“There’s Blood Everywhere:” The Wild Audition That Sealed Scarface
Michelle Pfeiffer's Scarface audition process went from bad to worse.

Michelle Pfeiffer has recently opened up about a pivotal moment in her career: during her audition for Scarface, she unintentionally injured Al Pacino, and it may have been the moment that convinced him she was right for the role of Elvira Hancock in the 1983 classic.
Appearing on the SmartLess podcast, Pfeiffer described her path to landing the part as though it were a bit of a rollercoaster. At first, director Brian De Palma was enthusiastic about casting her, but Pacino was more skeptical. She says she then buckled under pressure in the audition process, prompting De Palma to tell her, “It’s just not going to work out.”
“Al will admit this,” she said, “[but] he didn’t really want me for the part.”
The Batman Returns actress recalled meeting De Palma and the casting director and crushing her first audition for the movie. However, “over the course of two months, I just [got] worse and worse and worse, because I’m just afraid. And by the end, I’m bad.”
Pfeiffer says she doesn’t blame Pacino for his reaction. “He just was like, ‘[She’s] bad.’ And Brian finally comes to me and says, ‘You know, doll, it’s just not gonna work out. I’m like, ‘I know, man. I’m sorry.’ Because Brian really wanted me.”
“As disappointed as I was,” the Age of Innocence star continued, “I was so happy to be done with it. So, like, at least a month goes by and I get a call, they want to bring me in to screen test. So I show up and I don’t even give a shit, ’cause I know I’m not getting this part.”
To Pfeiffer’s surprise, that Scarface screen test, which she recalled was the “restaurant scene where I explode at the end,” ended up being “my best work of the film.”
But it was a bloody accident during the audition that seemed to ultimately scored her the role. “I swipe the table of the dishes and glasses break, the dishes break, cut. There’s blood everywhere.
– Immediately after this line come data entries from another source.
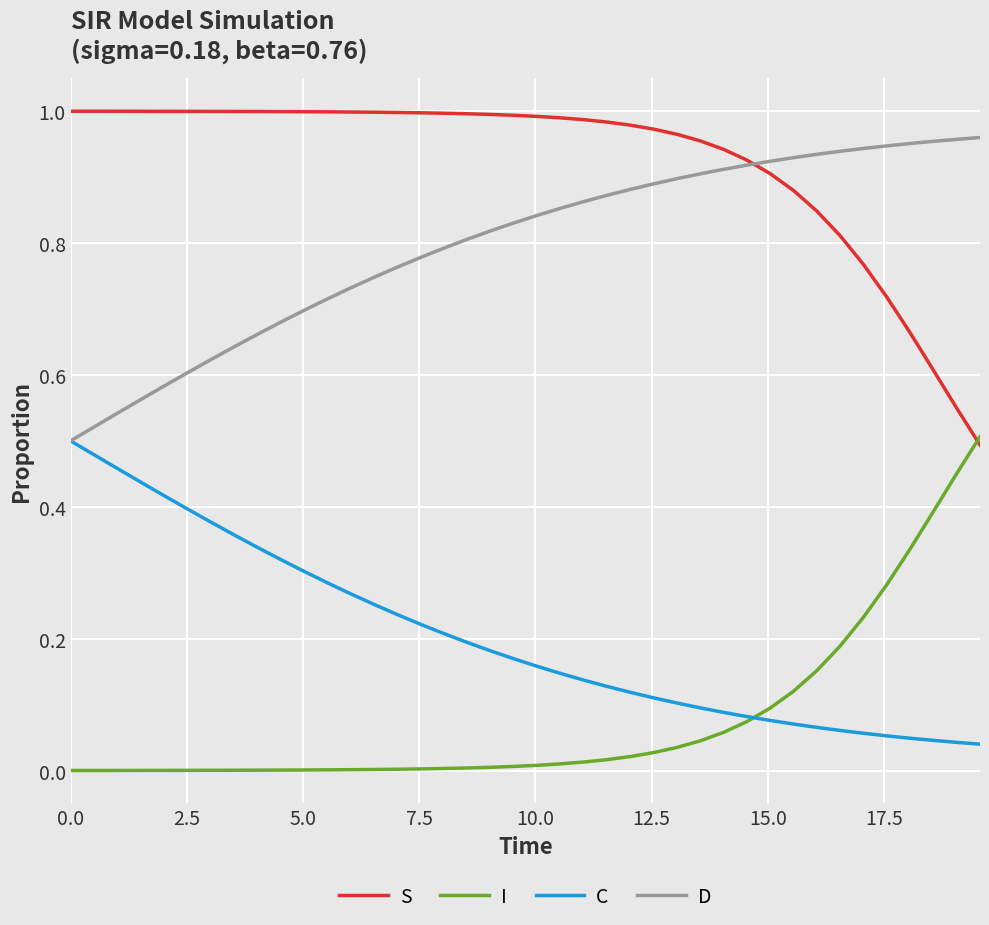

Which series has the largest total across all categories?

S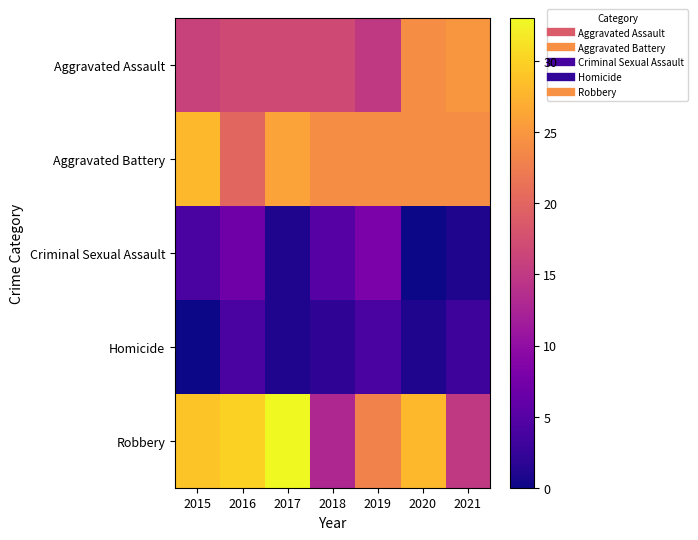

Reading right to left, what are all the values shown in this chart?

Aggravated Assault: 2021=25	2020=24	2019=15	2018=17	2017=17	2016=17	2015=16
Aggravated Battery: 2021=24	2020=24	2019=24	2018=24	2017=26	2016=20	2015=28
Criminal Sexual Assault: 2021=1	2020=0	2019=8	2018=5	2017=1	2016=7	2015=4
Homicide: 2021=3	2020=1	2019=4	2018=2	2017=1	2016=4	2015=0
Robbery: 2021=15	2020=28	2019=23	2018=13	2017=33	2016=30	2015=29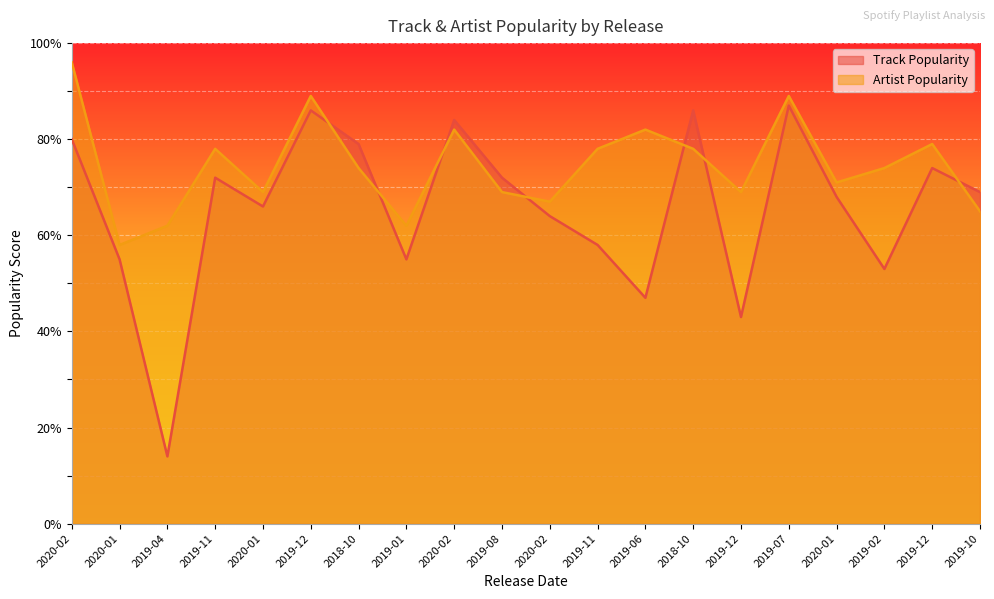

Count the number of data series in this chart.

2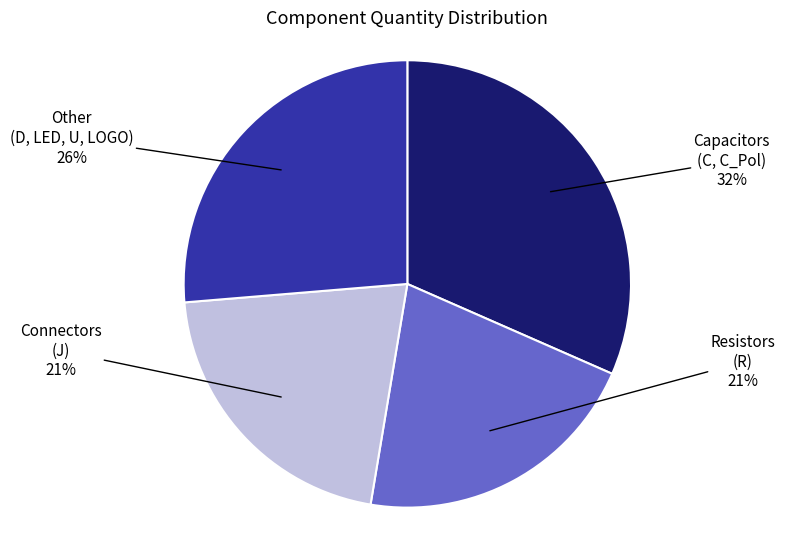

Is it true that Other (D, LED, U, LOGO) is 26% of the pie?

True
They all run over to me, to see where I’ve cut myself. Well, I didn’t cut me. I cut Al,” she recalled, adding that she “cut him in the finger or something.”
“I thought, ‘Well, there goes that part.’ [But] actually I think that was the day [Pacino] was like, ‘Yeah, yeah. I think, yeah, she’s not bad.”
From then on, Pfeiffer simply was Elvira, and the rest is movie history.